By Wednesday the situation had turned violent. I arrived in Syntagma Square at 9 p.m. to find the police deployed against a new wave of demonstrators who had gathered to protest the austerity measures narrowly passed through Parliament that night. Less than two weeks prior, Tsipras had stood on a stage at this very spot, declaring that democracy in Europe had been salvaged as he led tens of thousands of Greeks in cries of “No!” Now, police officers were dragging demonstrators from the crowd — some of them had turned violent, but some of them had not — and had started pummeling them behind the Parliament gates. A few of their victims were women. Tourists (Germans among them) looked on in horror.

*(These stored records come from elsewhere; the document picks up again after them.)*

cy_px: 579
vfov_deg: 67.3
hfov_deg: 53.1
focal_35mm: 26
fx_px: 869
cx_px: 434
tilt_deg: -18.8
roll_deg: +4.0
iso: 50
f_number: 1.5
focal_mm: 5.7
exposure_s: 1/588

Syriza ministers were watching all this happen from the balconies of Parliament. Down at street level, it was obvious what pleasure the police took in their task. It had been six months since these men — about half of whom are thought to have voted for Golden Dawn — had been given free rein to smack down leftist teenagers. Now they got to do so on behalf of a leftist government.

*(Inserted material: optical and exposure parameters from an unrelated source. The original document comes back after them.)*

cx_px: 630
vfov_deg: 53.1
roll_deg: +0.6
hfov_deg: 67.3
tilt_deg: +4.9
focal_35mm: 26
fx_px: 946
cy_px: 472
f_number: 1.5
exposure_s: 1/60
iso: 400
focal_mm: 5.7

Down Panepistimiou Street marched a column of several thousand union members associated with the All Workers Militant Front. Those on the edge of the mass were keeping the march in order, holding flagpoles horizontally like a fence. From loudspeakers came chants. “Down with Europe’s plutocracy!” I spotted someone I recognized, a mechanic from Pakistan called Farooq, in the crowd. “We are the workers!” On the right-hand side of the street, teenagers clad in black — mostly the anarchists and the unemployed — were fending off the advancing police, hurling bottles and rocks and calling them fascist pigs as the youth dared them to come closer. The police fired canisters of tear gas at the anarchists, who in response set a TV satellite van on fire. Dumpsters were overturned and set ablaze in order to break up the police formations. The headlights of passing police trucks were bashed out with sticks.

Greeks are exhausted and confused by their ongoing purgatory. At this point they are paying the price for Tsipras’s miscalculations but are now shorn of the prospect that relief may be within sight. Capital controls implemented on June 29 — 60 euro daily withdrawal limits for Greeks, 300 for foreigners — will be enforced for at least the next month, though probably longer. It wasn’t clear at the time what the July 5 referendum was about, but it’s clear now that its outcome was meaningless: Greeks voted overwhelmingly “no” to austerity measures that were agreed upon anyway. This time the suffering will be even worse. Forecasts project a 4 percent recession in the Greek economy by the end of the year. Greeks who had expected to retire this year will have to wait two more. Public services reopened by Syriza — the Greek public broadcasting service, for instance — will likely be shut back down; the jobs that were restored along with their reopenings will also go.


A schism now runs through Syriza. On Wednesday about half the party, primarily members of the Left Platform, broke into open revolt against Tsipras, refusing to endorse the austerity measures on which he had signed off. This likely marks the end of Syriza as a political entity. Greeks will probably head to the polls again in September for fresh elections. Their options, never many, will be even fewer.